Task brief
The response should hold each line from the entries below where "rule" is found.

Exercise inputs
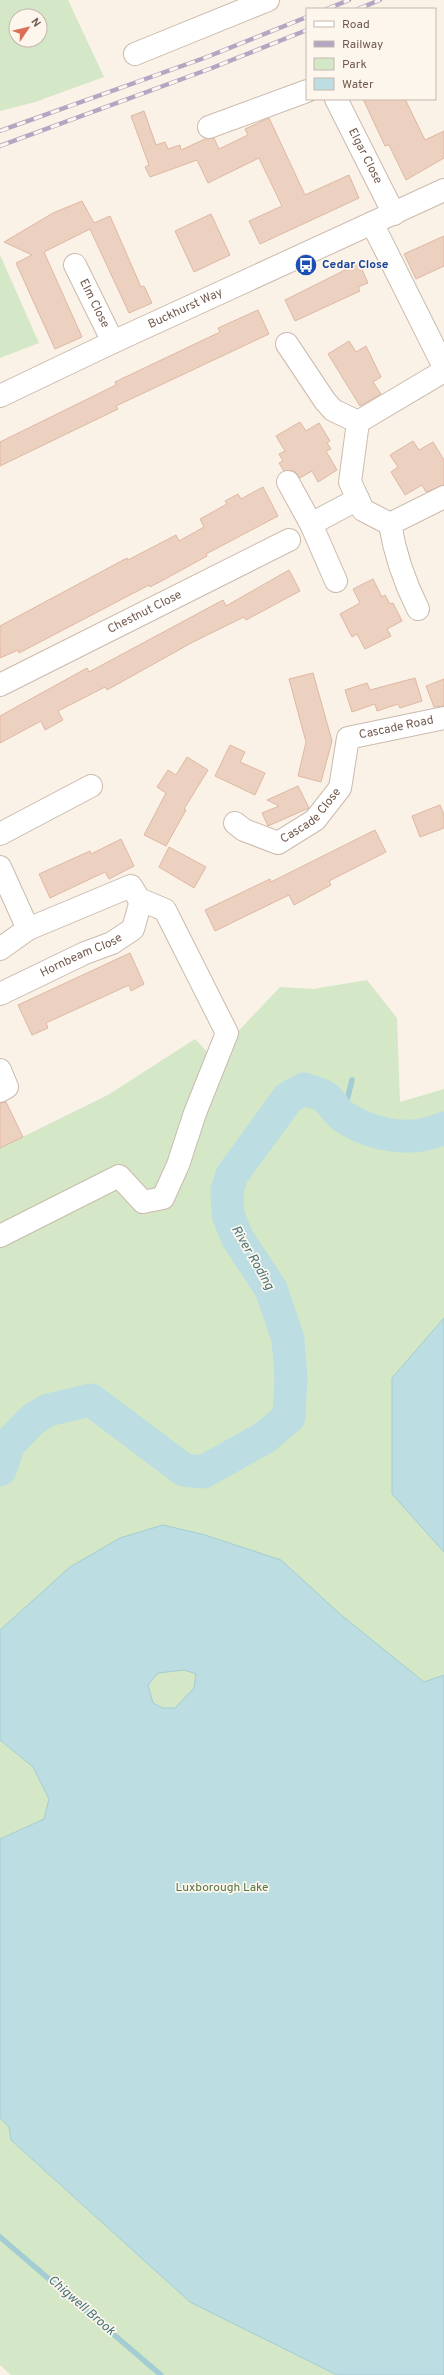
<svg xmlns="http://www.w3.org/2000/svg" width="444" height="2375" font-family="Overpass,sans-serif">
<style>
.green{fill:#d4e7c6;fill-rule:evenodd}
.water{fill:#bcdee2;stroke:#a4cdd3;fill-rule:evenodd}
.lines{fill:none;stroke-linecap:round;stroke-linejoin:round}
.stream{stroke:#a4cdd3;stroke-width:5.5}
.river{stroke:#bcdee2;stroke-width:33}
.building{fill:#edd1c0;stroke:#dfb7a2}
.minor-casing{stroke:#cbbaad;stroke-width:24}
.minor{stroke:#fff;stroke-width:22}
.rail-casing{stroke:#b4a6c3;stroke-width:4.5}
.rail{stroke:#fdf6ec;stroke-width:3;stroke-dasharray:9;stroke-linecap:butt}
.labels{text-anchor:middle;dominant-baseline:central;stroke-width:3.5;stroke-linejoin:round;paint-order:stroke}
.street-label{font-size:12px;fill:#71594d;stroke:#fdf6ec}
.transit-label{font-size:12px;font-weight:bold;fill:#164399;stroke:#fdf6ec;text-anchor:start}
.park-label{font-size:12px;fill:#567746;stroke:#fdf6ec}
.water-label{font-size:13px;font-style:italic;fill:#46757c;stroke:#fdf6ec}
</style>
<rect width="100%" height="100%" fill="#faf2e6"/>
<!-- green -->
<g class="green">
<path d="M 0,0 L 68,0 L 104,77 L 35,102 L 0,111 ZM 16,16 L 40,16 L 40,40 L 16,40 Z"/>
<path d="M 0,255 L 39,343 L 0,358 Z"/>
<path d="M 367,980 L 397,1018 L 400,1102 L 444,1089 L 444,2375 L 11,2375 L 0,2365 L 0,1148 L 108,1095 L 195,1039 L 213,1058 L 280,987 L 313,989 Z"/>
</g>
<!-- water -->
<g class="water">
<path d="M 444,1318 L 444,1552 L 392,1494 L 392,1378 Z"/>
<path d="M 163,1525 L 205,1535 L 281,1560 L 340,1614 L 424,1682 L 444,1675 L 444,2375 L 337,2375 L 190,2302 L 11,2140 L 9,2127 L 0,2118 L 0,1839 L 44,1819 L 49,1799 L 33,1767 L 0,1740 L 0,1630 L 70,1567 L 120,1538 ZM 184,1670 L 196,1674 L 194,1688 L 175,1708 L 163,1708 L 153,1703 L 148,1685 L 158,1673 Z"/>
</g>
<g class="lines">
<!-- stream -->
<g class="stream">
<path d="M 343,1116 L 352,1080"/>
<path d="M 0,2237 L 161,2375"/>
</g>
<!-- river -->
<path class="river" d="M 0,1470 L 9,1444 L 33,1419 L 48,1410 L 91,1400 L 184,1470 L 203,1472 L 264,1438 L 289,1417 L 291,1377 L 288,1339 L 271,1289 L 238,1239 L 228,1215 L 227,1190 L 232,1175 L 288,1098 L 304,1089 C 310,1091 319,1093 325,1097 C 332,1102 336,1112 344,1117 C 373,1136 412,1143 444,1128"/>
</g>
<!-- building -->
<g class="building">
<path d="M 363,99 L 405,99 L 425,140 L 444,131 L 444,158 L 406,180 L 389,145 L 385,146 Z"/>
<path d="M 144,111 L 156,145 L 165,142 L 168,149 L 180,145 L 181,150 L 205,139 L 214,138 L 219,149 L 248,135 L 245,129 L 269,118 L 305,195 L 349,175 L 359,198 L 260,244 L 249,221 L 282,206 L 259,158 L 208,183 L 197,160 L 150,177 L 145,167 L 149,165 L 131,116 Z"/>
<path d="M 82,201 L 94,223 L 110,216 L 141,287 L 144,286 L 152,303 L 129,313 L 90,229 L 44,252 L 82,337 L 55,349 L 16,263 L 32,255 L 4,242 L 53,213 Z"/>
<path d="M 211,214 L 230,255 L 194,272 L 175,231 Z"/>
<path d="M 444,236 L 444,266 L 416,279 L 404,254 Z"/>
<path d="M 359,263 L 368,283 L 358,287 L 360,291 L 295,321 L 285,300 Z"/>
<path d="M 258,310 L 269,334 L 116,406 L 118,409 L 0,466 L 0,442 L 116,385 L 115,382 L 220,332 L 218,328 Z"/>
<path d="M 349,341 L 356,352 L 366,346 L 381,377 L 373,382 L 381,394 L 360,406 L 328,354 Z"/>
<path d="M 300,422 L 306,431 L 319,423 L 330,441 L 327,443 L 331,449 L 326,451 L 337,470 L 318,482 L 312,471 L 300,478 L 294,471 L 284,471 L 279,463 L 283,461 L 279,454 L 285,451 L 276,436 Z"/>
<path d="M 413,441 L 419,450 L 433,442 L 444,460 L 444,485 L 426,492 L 422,485 L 405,495 L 391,472 L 398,467 L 390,455 Z"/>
<path d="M 263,487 L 278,516 L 206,554 L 207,556 L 167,578 L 150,587 L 149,585 L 19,653 L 18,650 L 0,658 L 0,626 L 127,558 L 128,560 L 176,535 L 179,541 L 204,527 L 200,519 L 227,504 L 225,501 L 238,494 L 241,499 Z"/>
<path d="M 289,570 L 300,591 L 246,620 L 244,617 L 193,642 L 107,690 L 105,687 L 58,711 L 63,720 L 45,730 L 41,721 L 0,743 L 0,716 L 87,668 L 89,672 L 223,600 L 226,606 Z"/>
<path d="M 373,579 L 382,597 L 385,595 L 390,604 L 393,603 L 402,621 L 387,629 L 391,636 L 365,649 L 357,634 L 352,637 L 340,614 L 360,603 L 353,589 Z"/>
<path d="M 313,673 L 332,741 L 321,782 L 298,776 L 306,742 L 289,679 Z"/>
<path d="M 415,678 L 422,701 L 400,708 L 398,704 L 377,711 L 375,704 L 352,712 L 345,690 L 367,683 L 370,690 Z"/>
<path d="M 444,679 L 444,706 L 434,707 L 426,686 Z"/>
<path d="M 230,745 L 245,752 L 240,762 L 265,773 L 255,795 L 215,776 Z"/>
<path d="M 187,757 L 208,770 L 184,809 L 186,810 L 166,846 L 144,835 L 166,793 L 157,787 L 168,770 L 176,775 Z"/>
<path d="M 298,786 L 309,808 L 268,826 L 262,813 L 279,806 L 267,800 Z"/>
<path d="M 440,805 L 444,815 L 444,828 L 420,837 L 412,816 Z"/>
<path d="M 375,830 L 386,852 L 329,881 L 331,885 L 294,905 L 289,895 L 215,931 L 205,910 L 270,879 L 271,882 Z"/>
<path d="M 121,839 L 134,866 L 109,879 L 105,872 L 50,898 L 39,874 L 90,851 L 91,854 Z"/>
<path d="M 169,847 L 206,867 L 194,888 L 159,867 Z"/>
<path d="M 130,953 L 144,984 L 131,991 L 129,985 L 46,1023 L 48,1028 L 32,1035 L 18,1005 Z"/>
<path d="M 6,1102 L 23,1137 L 0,1148 L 0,1103 Z"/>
</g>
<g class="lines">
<!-- minor casing -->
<g class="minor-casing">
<g id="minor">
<path d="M 135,54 L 268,0"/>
<path id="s1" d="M 336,99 L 394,214"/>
<path d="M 209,127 L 307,91"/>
<path d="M 372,223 L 444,367"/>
<path id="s2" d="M 75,265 L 113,342"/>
<path d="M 287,344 L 325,401 L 333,410 L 358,422"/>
<path id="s3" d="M 0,396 L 113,342 L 444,190"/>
<path d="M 288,482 L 311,524"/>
<path d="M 390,524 L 363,510 L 350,482 L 358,422 L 444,371"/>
<path d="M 390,524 C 395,555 404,581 418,609"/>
<path d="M 390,524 L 444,497"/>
<path d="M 336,581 L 311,524 L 358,499"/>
<path id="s4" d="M 0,685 L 289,540"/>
<path id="s5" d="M 235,823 L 244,830 L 278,843 L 315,820 L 340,788 L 348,738 L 444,718"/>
<path d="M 0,834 L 91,786"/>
<path d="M 0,867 L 28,929"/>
<path d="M 0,949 L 28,929 L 131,886 L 139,899 L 165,910 L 227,1033 L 195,1113 L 178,1165 L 163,1198 L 143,1202 L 119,1176 L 0,1236"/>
<path id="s6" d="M 0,994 L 85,953 L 112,943 L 133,929 L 140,904 L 139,899"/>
<path d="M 0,1070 L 7,1087 L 0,1091"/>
</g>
</g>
<!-- minor -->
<use href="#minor" class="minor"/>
<!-- rail casing -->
<g class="rail-casing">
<g id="rail">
<path d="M 327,9 L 349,0"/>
<path d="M 358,9 L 380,0"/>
<path d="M 0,131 L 207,57 L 307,17"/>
<path d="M 0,146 L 212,68 L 307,30"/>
</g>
</g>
<!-- rail -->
<use href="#rail" class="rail"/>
</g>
<!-- icons -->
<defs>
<g id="bus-disc" transform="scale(1.15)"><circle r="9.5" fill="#1a4fb4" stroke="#fdf6ec"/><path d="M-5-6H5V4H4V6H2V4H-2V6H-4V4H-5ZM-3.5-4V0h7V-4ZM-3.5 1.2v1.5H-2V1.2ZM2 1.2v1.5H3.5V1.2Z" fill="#fff"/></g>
</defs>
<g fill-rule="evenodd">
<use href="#bus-disc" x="306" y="265"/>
</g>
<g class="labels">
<!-- street labels -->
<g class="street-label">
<text stroke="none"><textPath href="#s1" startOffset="64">Elgar Close</textPath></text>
<text stroke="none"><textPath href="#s2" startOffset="43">Elm Close</textPath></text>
<text stroke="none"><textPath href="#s3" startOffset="205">Buckhurst Way</textPath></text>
<text stroke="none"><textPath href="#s4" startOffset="162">Chestnut Close</textPath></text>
<text stroke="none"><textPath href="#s5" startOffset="232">Cascade Road</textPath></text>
<text stroke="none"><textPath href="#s5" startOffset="91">Cascade Close</textPath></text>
<text stroke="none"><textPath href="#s6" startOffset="90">Hornbeam Close</textPath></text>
</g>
<!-- transit labels -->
<g class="transit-label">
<text x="322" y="265">Cedar Close</text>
</g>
<!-- park labels -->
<g class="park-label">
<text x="222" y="1888">Luxborough Lake</text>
</g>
<!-- water labels -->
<g class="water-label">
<text transform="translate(252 1258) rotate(60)">River Roding</text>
<text transform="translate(81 2306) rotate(41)">Chigwell Brook</text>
</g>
</g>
<!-- legend -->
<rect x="306" y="8" width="130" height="92" fill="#fdf6ec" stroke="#c5b7ac"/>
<rect x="314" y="21" width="20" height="6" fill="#ffffff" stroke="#c5b7ac"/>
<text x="342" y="28" font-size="12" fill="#71594d">Road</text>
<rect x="314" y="41" width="20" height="6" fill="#b4a6c3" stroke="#c5b7ac"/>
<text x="342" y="48" font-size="12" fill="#71594d">Railway</text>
<rect x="314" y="58" width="20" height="12" fill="#d4e7c6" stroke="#c5b7ac"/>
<text x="342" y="68" font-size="12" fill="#71594d">Park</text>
<rect x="314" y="78" width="20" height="12" fill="#bcdee2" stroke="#c5b7ac"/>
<text x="342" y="88" font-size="12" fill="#71594d">Water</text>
<!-- north arrow -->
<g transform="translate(28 28) rotate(55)"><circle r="19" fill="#fdf6ec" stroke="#c5b7ac"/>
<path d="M0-3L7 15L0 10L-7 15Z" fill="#da6f56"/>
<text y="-6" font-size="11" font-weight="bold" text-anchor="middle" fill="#71594d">N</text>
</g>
</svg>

Task result
.green{fill:#d4e7c6;fill-rule:evenodd}
.water{fill:#bcdee2;stroke:#a4cdd3;fill-rule:evenodd}
<g fill-rule="evenodd">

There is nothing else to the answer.